Danseur, chorégraphe et directeur de compagnie australien.

Il se forme en Australie avec la compagnie d'A. *Pavlova et commence très tôt à danser, notamment dans des *comédies musicales. En 1933, il intègre le *Vic-Wells Ballet, où il reprend les rôles d'A. *Dolin, dont celui de Satan dans *Job, et interprète le *Lac des cygnes et *Giselle avec A. *Markova. Souvent décriée par la suite, sa technique est pourtant très adaptée au *Spectre de la rose et à son rôle d'Arlequin dans le *Carnaval (1934, M. *Fokine). Ses talents dramatiques ou romantiques lui valent bientôt l'adoration du public, tout comme son accompagnement attentif de la jeune M. *Fonteyn dans les classiques du XIXe siècle, culminant dans la *Belle au bois dormant (1939, N. *Sergueïev) du Sadler's Wells.
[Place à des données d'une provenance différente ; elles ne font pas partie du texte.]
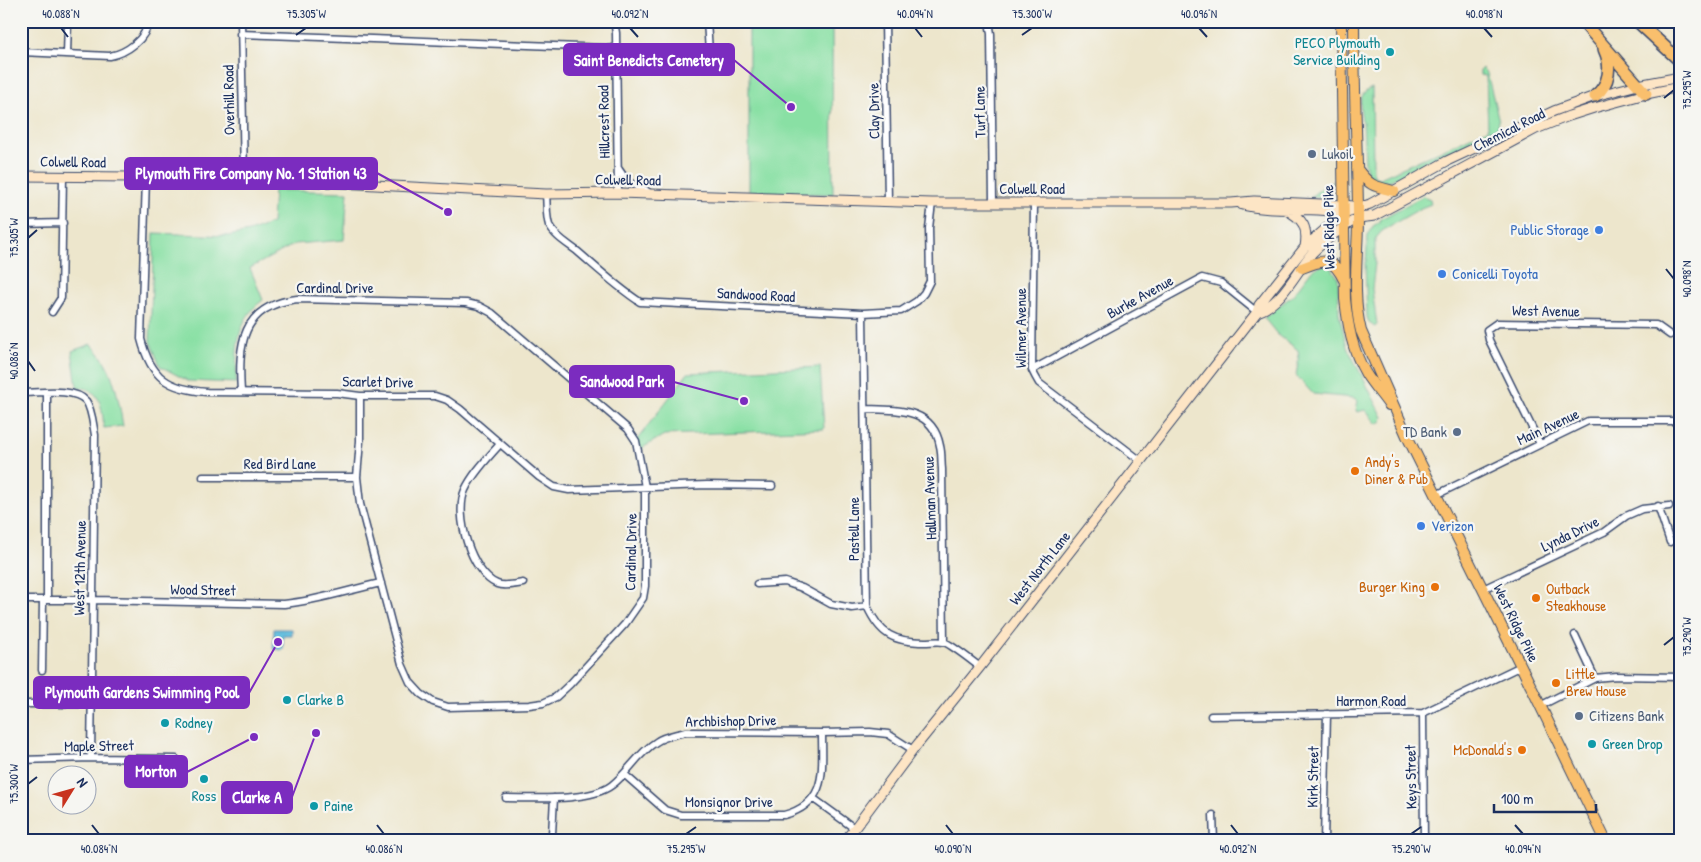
<svg xmlns="http://www.w3.org/2000/svg" width="1701" height="862" font-family="'Patrick Hand',sans-serif">
  <style>
    .green { fill: #89e0a4; stroke: #528881 }
    .water { fill: #5fbcdd; stroke: #3d769e }
    .lines { fill: none; stroke-linecap: round; stroke-linejoin: round }
    .street-casing { stroke: #3a4a6e; stroke-width: 9 }
    .secondary-casing { stroke: #3a4a6e; stroke-width: 11 }
    .primary-casing { stroke: #3a4a6e; stroke-width: 12 }
    .highway-casing { stroke: #3a4a6e; stroke-width: 14 }
    .street { stroke: #fff; stroke-width: 6 }
    .secondary { stroke: #fde5c5; stroke-width: 9 }
    .primary { stroke: #f9bf6d; stroke-width: 10 }
    .highway { stroke: #f9bf6d; stroke-width: 11 }
    .ticks { fill: none; stroke: #1b2f5e; stroke-width: 2 }
    .culture-dot { fill: #0f9aa8; stroke: #f6f6f2; stroke-width: 2 }
    .service-dot { fill: #5c6f8a; stroke: #f6f6f2; stroke-width: 2 }
    .shop-dot { fill: #3f7fe0; stroke: #f6f6f2; stroke-width: 2 }
    .food-dot { fill: #e8710a; stroke: #f6f6f2; stroke-width: 2 }
    .labels { text-anchor: middle; stroke-width: 4.5; stroke-linejoin: round; paint-order: stroke }
    .culture-label { font-size: 15px; fill: #0d838f; stroke: #f6f6f2; text-anchor: start }
    .street-label { font-size: 15px; fill: #1b2f5e; stroke: #f6f6f2 }
    .service-label { font-size: 15px; fill: #4e5e75; stroke: #f6f6f2; text-anchor: start }
    .shop-label { font-size: 15px; fill: #366cbe; stroke: #f6f6f2; text-anchor: start }
    .food-label { font-size: 15px; fill: #c56008; stroke: #f6f6f2; text-anchor: start }
    .leader { fill: none; stroke: #7b2cbf; stroke-width: 2 }
    .callout-dot { fill: #7b2cbf; stroke: #f6f6f2; stroke-width: 2 }
    .callout { fill: #7b2cbf; stroke: #7b2cbf; stroke-width: 2 }
    .callout-label { font-size: 16px; text-anchor: middle; font-weight: bold; fill: #fff }
    .neatline { fill: none; stroke: #1b2f5e; stroke-width: 2 }
    .ticks-label { font-size: 12px; text-anchor: middle; fill: #1b2f5e }
  </style>
  <rect width="100%" height="100%" fill="#f6f6f2"/>
  <filter id="ink" filterUnits="userSpaceOnUse"><feTurbulence type="fractalNoise" baseFrequency=".02" numOctaves="2"/><feDisplacementMap in="SourceGraphic" scale="10" xChannelSelector="R" yChannelSelector="G"/><feConvolveMatrix kernelMatrix="1 2 1 2 8 2 1 2 1" color-interpolation-filters="sRGB"/></filter>
  <filter id="wash" filterUnits="userSpaceOnUse"><feTurbulence type="fractalNoise" baseFrequency=".0096" numOctaves="4" result="noise"/><feDisplacementMap in="SourceGraphic" scale="20" xChannelSelector="R" yChannelSelector="G"/><feGaussianBlur stdDeviation="1.12" result="paint"/><feColorMatrix in="noise" values="0 0 0 0 0 0 0 0 0 0 0 0 0 0 0 0 0 1.4 0 .05"/><feComposite in="paint" operator="in"/></filter>
  <g filter="url(#wash)">
    <rect width="100%" height="100%" fill="#ede6cc"/>
    <path class="green" d="M749 21H832L833 194 749 193Z
      M1482 68 1487 73 1499 121 1497 131 1473 143 1439 155 1391 180 1378 183 1368 175 1365 163 1363 121 1362 120C1360 107 1357 94 1372 88L1373 171 1375 177 1380 178 1488 129 1486 76 1480 75V70Z
      M1333 180V184L1322 197H1310Z
      M274 190 348 192 344 240 295 244 250 268 263 300C234 321 237 351 236 383L188 381 160 366 150 341 154 233 228 236 249 232 272 223Z
      M1423 196 1430 199 1431 204 1421 208 1388 227 1381 232 1375 239V263L1372 289 1377 325 1375 327 1369 323 1367 317 1365 262H1366L1368 235 1373 226 1380 222 1379 220Z
      M1322 265 1331 267 1338 278 1339 314 1347 347 1383 417 1382 421 1377 424 1365 410 1357 412 1356 410 1358 401 1354 398 1313 394 1296 375 1299 358 1298 350 1277 334 1264 318 1293 295 1312 270Z
      M91 344C114 367 118 396 123 426L104 428C102 409 102 388 77 387L72 351Z
      M820 367 824 429 664 435 639 450 636 441 688 373Z"/>
    <path class="water" d="M274 629H292V635H283V650L273 649Z"/>
  </g>
  <g filter="url(#ink)">
    <g class="lines">
      <g class="street-casing">
        <path id="street" d="M241 21 244 178
          M614 21 616 33 618 193
          M885 21 888 201
          M989 21 991 34 993 202
          M240 34 709 52 707 21
          M21 52 110 56C126 53 147 39 148 21
          M67 54 68 21
          M618 168C622 174 626 181 632 184 640 188 643 187 651 194
          M146 178 141 339C151 378 168 389 207 392L337 393 360 396H435L447 400 460 409 539 477 554 487 569 490 707 485 772 486
          M546 194C547 204 546 216 549 225 554 236 568 244 577 251 598 269 617 287 640 302L863 313 901 311 917 301 924 293 930 281 929 228 932 203
          M1034 203 1032 370 1035 376 1039 383 1141 461
          M21 224 63 223
          M52 312 61 298 63 176
          M863 313 867 606C880 635 894 642 925 642 930 642 939 641 944 642 952 645 972 661 980 667
          M1032 370 1202 278 1221 283 1257 312
          M241 392C238 344 241 306 297 299L466 303 479 306 492 313 628 429 636 441 645 487V586L643 598 625 624 570 684 556 697 543 703 529 705 448 707 433 702 421 694 410 682 402 664 360 504 357 477 360 441V396
          M21 393C38 393 75 387 86 401 92 409 93 425 95 435L91 758
          M47 393V600
          M865 409C896 410 933 407 940 446 942 453 941 461 942 469L944 642
          M500 444C488 458 473 473 465 490 454 515 471 573 497 584 504 587 516 584 523 583
          M1540 444 1489 340 1487 330 1497 323 1656 325 1670 335
          M203 477H357
          M1436 495 1588 421H1680
          M1658 506 1670 542
          M757 584 785 582 802 588 831 604 852 608 867 606
          M1483 589 1604 532 1626 516 1642 509 1669 506
          M21 600H93L284 604C317 601 349 590 381 583
          M1575 635 1595 678
          M42 670 43 600
          M21 704H91
          M1540 706 1595 678 1616 676 1680 677
          M1423 713 1424 841
          M1211 716 1423 713 1521 666
          M21 760 91 758 176 759
          M624 774 665 810 681 815H784C828 803 822 771 822 733
          M506 798C534 798 590 802 612 785 628 773 638 753 656 742 664 736 675 735 685 732L822 733 870 732 888 734 913 750
          M554 798 552 834 555 841
          M814 799 854 828
          M1213 815 1214 841
          M1324 841 1327 714"/>
      </g>
      <g class="secondary-casing">
        <path id="secondary" d="M21 176 244 178 546 194 618 193 932 203H1231L1254 201 1345 205 1358 207
          M1242 205C1275 213 1311 206 1346 213
          M1286 210C1304 219 1308 228 1305 247
          M1257 312C1282 304 1296 272 1312 253 1320 245 1348 222 1359 218 1363 217 1369 217 1374 216L1536 129 1569 116 1594 108 1646 94 1680 87
          M845 841 913 750 980 667 1257 312 1259 305 1305 247 1344 213 1370 204 1447 161 1554 111 1595 96 1638 85 1680 77"/>
      </g>
      <g class="primary-casing">
        <path id="primary" d="M1341 21 1345 299C1348 326 1352 350 1366 374 1373 385 1382 395 1389 405
          M1354 21C1354 84 1357 146 1358 209 1359 249 1351 292 1361 331L1407 436 1521 666 1606 841
          M1357 169C1370 186 1373 186 1394 191
          M1302 268C1324 259 1332 256 1344 280"/>
      </g>
      <g class="highway-casing">
        <path id="highway" d="M1582 21 1646 94
          M1637 21 1680 61
          M1595 96C1610 84 1612 66 1604 49"/>
      </g>
      <use href="#street" class="street"/>
      <use href="#secondary" class="secondary"/>
      <use href="#primary" class="primary"/>
      <use href="#highway" class="highway"/>
    </g>
  </g>
  <path class="ticks" d="M61 28 68 37M630 28 638 37M915 28 922 37M1199 28 1207 37M1484 28 1492 37M296 35 306 28M1022 35 1032 28M1664 98 1674 90M28 238 37 230M1666 269 1674 279M28 361 35 371M1664 645 1674 637M28 784 37 777M92 825 99 834M377 825 384 834M946 825 953 834M1231 825 1238 834M1515 825 1523 834M686 834 696 827M1411 834 1421 827"/>
  <g class="culture-dot">
    <circle cx="1390" cy="52" r="5"/>
    <circle cx="287" cy="700" r="5"/>
    <circle cx="165" cy="723" r="5"/>
    <circle cx="1592" cy="744" r="5"/>
    <circle cx="204" cy="779" r="5"/>
    <circle cx="314" cy="806" r="5"/>
  </g>
  <g class="service-dot">
    <circle cx="1312" cy="154" r="5"/>
    <circle cx="1457" cy="432" r="5"/>
    <circle cx="1579" cy="716" r="5"/>
  </g>
  <g class="shop-dot">
    <circle cx="1599" cy="230" r="5"/>
    <circle cx="1442" cy="274" r="5"/>
    <circle cx="1421" cy="526" r="5"/>
  </g>
  <g class="food-dot">
    <circle cx="1355" cy="471" r="5"/>
    <circle cx="1435" cy="587" r="5"/>
    <circle cx="1536" cy="598" r="5"/>
    <circle cx="1556" cy="683" r="5"/>
    <circle cx="1522" cy="750" r="5"/>
  </g>
  <g class="labels">
    <g class="culture-label">
      <text x="1380" y="48" text-anchor="end">PECO Plymouth<tspan x="1380" dy="17">Service Building</tspan></text>
      <text x="297" y="705">Clarke B</text>
      <text x="175" y="728">Rodney</text>
      <text x="1602" y="749">Green Drop</text>
      <text x="204" y="801" text-anchor="middle">Ross</text>
      <text x="324" y="811">Paine</text>
    </g>
    <g class="street-label">
      <text transform="translate(229 100) rotate(-91)" y="5">Overhill Road</text>
      <text transform="translate(874 111) rotate(-91)" y="5">Clay Drive</text>
      <text transform="translate(980 112) rotate(-91)" y="5">Turf Lane</text>
      <text transform="translate(604 122) rotate(-91)" y="5">Hillcrest Road</text>
      <text transform="translate(1509 130) rotate(-27)" y="5">Chemical Road</text>
      <text transform="translate(73 162) rotate(1)" y="5">Colwell Road</text>
      <text transform="translate(628 180) rotate(1)" y="5">Colwell Road</text>
      <text x="1032" y="194">Colwell Road</text>
      <text transform="translate(1329 227) rotate(-91)" y="5">West Ridge Pike</text>
      <text x="335" y="293">Cardinal Drive</text>
      <text transform="translate(756 295) rotate(3)" y="5">Sandwood Road</text>
      <text transform="translate(1140 297) rotate(-29)" y="5">Burke Avenue</text>
      <text transform="translate(1546 311) rotate(1)" y="5">West Avenue</text>
      <text transform="translate(1021 328) rotate(-90)" y="5">Wilmer Avenue</text>
      <text transform="translate(378 382) rotate(1)" y="5">Scarlet Drive</text>
      <text transform="translate(1548 427) rotate(-25)" y="5">Main Avenue</text>
      <text x="280" y="469">Red Bird Lane</text>
      <text transform="translate(930 498) rotate(-92)" y="5">Hallman Avenue</text>
      <text transform="translate(854 529) rotate(-90)" y="5">Pastell Lane</text>
      <text transform="translate(1570 534) rotate(-26)" y="5">Lynda Drive</text>
      <text transform="translate(631 552) rotate(-89)" y="5">Cardinal Drive</text>
      <text transform="translate(80 568) rotate(-89)" y="5">West 12th Avenue</text>
      <text transform="translate(1040 568) rotate(-52)" y="5">West North Lane</text>
      <text transform="translate(203 590) rotate(1)" y="5">Wood Street</text>
      <text transform="translate(1516 623) rotate(64)" y="5">West Ridge Pike</text>
      <text x="1371" y="706">Harmon Road</text>
      <text transform="translate(731 721) rotate(-1)" y="5">Archbishop Drive</text>
      <text transform="translate(99 746) rotate(-1)" y="5">Maple Street</text>
      <text transform="translate(1313 777) rotate(-89)" y="5">Kirk Street</text>
      <text transform="translate(1411 777) rotate(-91)" y="5">Keys Street</text>
      <text x="729" y="807">Monsignor Drive</text>
    </g>
    <g class="service-label">
      <text x="1322" y="159">Lukoil</text>
      <text x="1447" y="437" text-anchor="end">TD Bank</text>
      <text x="1589" y="721">Citizens Bank</text>
    </g>
    <g class="shop-label">
      <text x="1589" y="235" text-anchor="end">Public Storage</text>
      <text x="1452" y="279">Conicelli Toyota</text>
      <text x="1431" y="531">Verizon</text>
    </g>
    <g class="food-label">
      <text x="1365" y="467">Andy's<tspan x="1365" dy="17">Diner &amp; Pub</tspan></text>
      <text x="1425" y="592" text-anchor="end">Burger King</text>
      <text x="1546" y="594">Outback<tspan x="1546" dy="17">Steakhouse</tspan></text>
      <text x="1566" y="679">Little<tspan x="1566" dy="17">Brew House</tspan></text>
      <text x="1512" y="755" text-anchor="end">McDonald's</text>
    </g>
  </g>
  <path class="leader" d="M791 107L734 60M448 212L377 173M744 401L674 382M278 642L249 693M254 737L187 772M316 733L292 797"/>
  <g class="callout-dot">
    <circle cx="791" cy="107" r="5"/>
    <circle cx="448" cy="212" r="5"/>
    <circle cx="744" cy="401" r="5"/>
    <circle cx="278" cy="642" r="5"/>
    <circle cx="254" cy="737" r="5"/>
    <circle cx="316" cy="733" r="5"/>
  </g>
  <g class="callout">
    <rect x="564" y="44" width="170" height="31" rx="5"/>
    <rect x="125" y="158" width="252" height="31" rx="5"/>
    <rect x="570" y="366" width="104" height="31" rx="5"/>
    <rect x="34" y="677" width="215" height="31" rx="5"/>
    <rect x="125" y="756" width="62" height="31" rx="5"/>
    <rect x="222" y="782" width="70" height="31" rx="5"/>
  </g>
  <g class="callout-label">
    <text x="649" y="66">Saint Benedicts Cemetery</text>
    <text x="251" y="179">Plymouth Fire Company No. 1 Station 43</text>
    <text x="622" y="387">Sandwood Park</text>
    <text x="142" y="698">Plymouth Gardens Swimming Pool</text>
    <text x="156" y="777">Morton</text>
    <text x="257" y="803">Clarke A</text>
  </g>
  <rect width="1701" height="862" fill="none" stroke="#f6f6f2" stroke-width="55"/>
  <g transform="translate(72 790) rotate(53)"><circle r="24" fill="#f6f6f2" stroke="#9ea6b7"/>
  <path d="M0-4L9 19L0 12L-9 19Z" fill="#c8321e"/>
  <text y="-8" font-size="14" font-weight="bold" text-anchor="middle" fill="#1b2f5e">N</text>
  </g>
  <path d="M1494 804v8h102v-8" fill="none" stroke="#1b2f5e" stroke-width="2.5"/>
  <text x="1501" y="804" font-size="15" fill="#1b2f5e" stroke="#f6f6f2" stroke-width="4" paint-order="stroke">100 m</text>
  <rect x="28" y="28" width="1646" height="806" class="neatline"/>
  <g class="ticks-label">
    <text x="61" y="18">40.088°N</text>
    <text x="306" y="18">75.305°W</text>
    <text x="630" y="18">40.092°N</text>
    <text x="915" y="18">40.094°N</text>
    <text x="1032" y="18">75.300°W</text>
    <text x="1199" y="18">40.096°N</text>
    <text x="1484" y="18">40.098°N</text>
    <text transform="translate(1687 90) rotate(-90)" y="4">75.295°W</text>
    <text transform="translate(14 238) rotate(-90)" y="4">75.305°W</text>
    <text transform="translate(1687 279) rotate(-90)" y="4">40.098°N</text>
    <text transform="translate(14 361) rotate(-90)" y="4">40.086°N</text>
    <text transform="translate(1687 637) rotate(-90)" y="4">75.290°W</text>
    <text transform="translate(14 784) rotate(-90)" y="4">75.300°W</text>
    <text x="99" y="853">40.084°N</text>
    <text x="384" y="853">40.086°N</text>
    <text x="686" y="853">75.295°W</text>
    <text x="953" y="853">40.090°N</text>
    <text x="1238" y="853">40.092°N</text>
    <text x="1411" y="853">75.290°W</text>
    <text x="1523" y="853">40.094°N</text>
  </g>
</svg>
Son remarquable don comique émerge pour la première fois en 1934 dans The Jar de N. de *Valois. Rétrospectivement, on peut affirmer que le Sadler's Wells Ballet n'aurait pas survécu à la guerre sans Helpmann : interprète irremplaçable, il se révèle aussi un chorégraphe majeur dès *Hamlet (1942), sa deuxième œuvre pour la compagnie après *Comus (1942). *Miracle in the Gorbals (1944), très controversé, est suivi d'Adam Zero (1946, mus. A. *Bliss), première création présentée à la Royal Opera House après sa réouverture. Le public apprécie beaucoup Elektra (1963, mus. Malcolm Arnold), pourtant éreinté par la presse. Il donne ses dernières créations pour l'*Austalian Ballet, dont il est codirecteur puis directeur de 1965 à 1975. Acteur classique brillant, il interprète Hamlet aussi bien comme comédien que comme danseur, et il dirige une compagnie de théâtre en Australie (1955). Il produit aussi des opéras et travaille pour le cinéma, notamment pour les *Chaussons rouges (1948). Excellant dans toutes les danses de scène, à l'exception de la pure virtuosité, il est célèbre pour son accompagnement attentif de jeunes danseuses. Quelques jours avant sa mort, il interprète encore le Roi rouge de *Checkmate, rôle qu'il a créé en 1937.